It is a trying time for everyone, especially parents of children who may have decided to part ways for good. Whilst the adults may have decided that it is best to be separated or to divorce each other, and this may undoubtedly be for good reasons, there exist between them the offspring(s) of their union and intimate connection once.
Being young and vulnerable, we urge parents to consider the following for their children during this period of the COVID19 Pandemic. May your differences, pain and or hurt be parked temporarily aside, so that you may co-parent effectively to ensure your children’s needs are met, and their safety considered.
This is not meant to disregard the gravity of the situation each adult has gone through. Due care must be given to each person. This is not to say also, that parents have not been looking into the needs of their children.
Research and experience have informed us that there is usually the possibility that children’s well-being may be overlooked in the midst of the conflict, pain, tension and or acrimony between the parting adults. Of course, there are varying degrees of these.
At the point of writing, some parents may be in the midst or in the centre of their separation or divorce proceedings, may you proceed with kindness and gentleness, especially towards each other, and keep your focus on your children.
1. BE HEALTHY.
Comply with all government measures introduced and or imposed, and model good behaviour for your children with intensive hand-washing, wiping down surfaces and other objects that are frequently touched, and maintaining social distancing. If possible, avoid going out, especially to places where there are many people. Download the TraceTogether App to help yourself with the contact tracing when the need arises. The consideration here is that when you are out with your kids, it is even harder for you to recall close contacts with people because you are personally in a very trying situation; apart from the COVID19 situation. This also means BE INFORMED. Stay in touch with the most reliable media sources and avoid the rumour mill on social media.
2. BE MINDFUL.
Be honest about the seriousness of the pandemic with your children, maintain a calm attitude and convey to them your belief that everything will return to normal in time. Use appropriate language, or stories to convey the message. Ask them to question, or play a quiz with them to ensure they understand. Roleplay with them and observe their responses. Roleplay the desired behaviours if necessary, and invite them to repeat after you the desired behaviour. Avoid making careless comments in front of the children and exposing them to endless media coverage intended for adults. Don’t leave the news on 24/7, for instance. Encourage your children to ask questions and express their concerns. Parents you want to answer them truthfully at a level that is age-appropriate.
3. BE COMPLIANT with court orders and access agreements.
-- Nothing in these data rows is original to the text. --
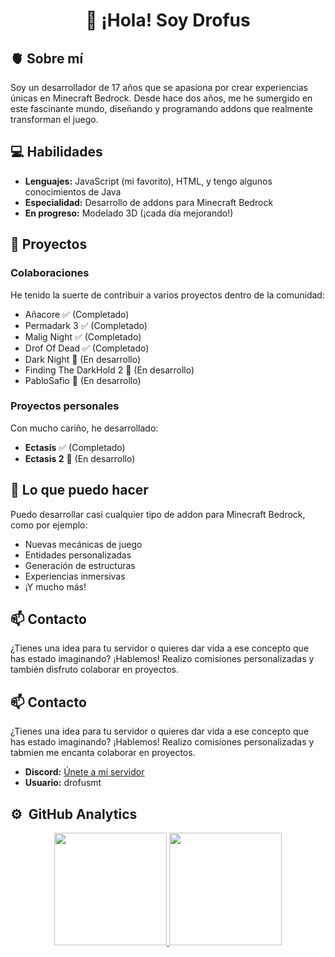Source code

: <div align = "center">
  <h1 align="center">👋 ¡Hola! Soy Drofus</h1>
</div>

## 🫀 Sobre mí
Soy un desarrollador de 17 años que se apasiona por crear experiencias únicas en Minecraft Bedrock. Desde hace dos años, me he sumergido en este fascinante mundo, diseñando y programando addons que realmente transforman el juego.

## 💻 Habilidades
- **Lenguajes:** JavaScript (mi favorito), HTML, y tengo algunos conocimientos de Java
- **Especialidad:** Desarrollo de addons para Minecraft Bedrock
- **En progreso:** Modelado 3D (¡cada día mejorando!)

## 🚀 Proyectos

### Colaboraciones
He tenido la suerte de contribuir a varios proyectos dentro de la comunidad:
- Añacore ✅ (Completado)
- Permadark 3 ✅ (Completado)
- Malig Night ✅ (Completado)
- Drof Of Dead ✅ (Completado)
- Dark Night 🔄 (En desarrollo)
- Finding The DarkHold 2 🔄 (En desarrollo)
- PabloSafio 🔄 (En desarrollo)

### Proyectos personales
Con mucho cariño, he desarrollado:
- **Ectasis** ✅ (Completado)
- **Ectasis 2** 🔄 (En desarrollo)

## 🔮 Lo que puedo hacer
Puedo desarrollar casi cualquier tipo de addon para Minecraft Bedrock, como por ejemplo:
- Nuevas mecánicas de juego
- Entidades personalizadas
- Generación de estructuras
- Experiencias inmersivas
- ¡Y mucho más!

## 📫 Contacto
¿Tienes una idea para tu servidor o quieres dar vida a ese concepto que has estado imaginando? ¡Hablemos! Realizo comisiones personalizadas y también disfruto colaborar en proyectos.

## 📫 Contacto
¿Tienes una idea para tu servidor o quieres dar vida a ese concepto que has estado imaginando? ¡Hablemos! Realizo comisiones personalizadas y tabmien me encanta colaborar en proyectos.

- **Discord:** [Únete a mi servidor](https://discord.gg/qGkQX6E2)
- **Usuario:** drofusmt

## ⚙️ &nbsp;GitHub Analytics

<p align="center">
<a href="https://github.com/Drofus17MT">
  <img height="180em" src="https://github-readme-stats-eight-theta.vercel.app/api?username=Drofus17MT&show_icons=true&theme=algolia&include_all_commits=true&count_private=true"/>
  <img height="180em" src="https://github-readme-stats-eight-theta.vercel.app/api/top-langs/?username=Drofus17MT&layout=compact&langs_count=8&theme=algolia"/>
</a>
</p>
Try your very best to refrain from reinventing the wheel despite the unusual circumstances. The access agreement or court order exists to prevent endless haggling over the details of timesharing. In some situation, there may be orders stipulating that if schools are closed, access should remain in force as though school were still in session.
4. BE CREATIVE.
It would be silly to expect that nothing will change when people are being advised not to travel overseas, and holiday attractions such as theme parks, museums and entertainment venues are taking strict measures, some even closing all over the island and the world. Some parents may have to work extra hours to help deal with the crisis and other parents may be out of work or working reduced hours for a time. Plans will inevitably have to change. Encourage closeness with the parent who is not going to see the child through shared books, movies, games and FaceTime or Skype and all its likes.
5. BE TRANSPARENT.
Provide honest information to your co-parent about any suspected or confirmed exposure to the virus, and try to agree on what steps each of you will take to protect the child from exposure. Certainly both parents should be informed at once if the child is exhibiting any possible symptoms of the virus. Importantly, stay calm, make a visit to the nearest clinic donning on a mask, and allow the doctor to take the necessary actions if required. Keep the other parent updated if one parent has taken the child or children to the doctor.
6. BE GENEROUS.
Provide makeup time to the parent who missed out, if at all possible. Family law judges expect reasonable accommodations when they can be made and will take seriously concerns raised in later filings about parents who are inflexible in highly unusual circumstances.
7. BE UNDERSTANDING.
There is no doubt that the pandemic will pose an economic hardship and lead to lost earnings for many, many parents, both those who are paying child support and those who are receiving child support. The parent who is paying should try to provide something, even if it cannot be the full amount. The parent who is receiving payments should try to be accommodating under these challenging and temporary circumstances.
Adversity can become an opportunity for parents to come together and focus on what is best for the child. For many children, the strange days of the pandemic will leave vivid memories. It is important for every child to know and remember that both parents did everything they could to explain what was happening and to keep them safe.
Nicholas Gabriel Lim
Adapted from the guidelines provided by the Association of Family and Conciliation Courts, Madison, Wisconsin, USA.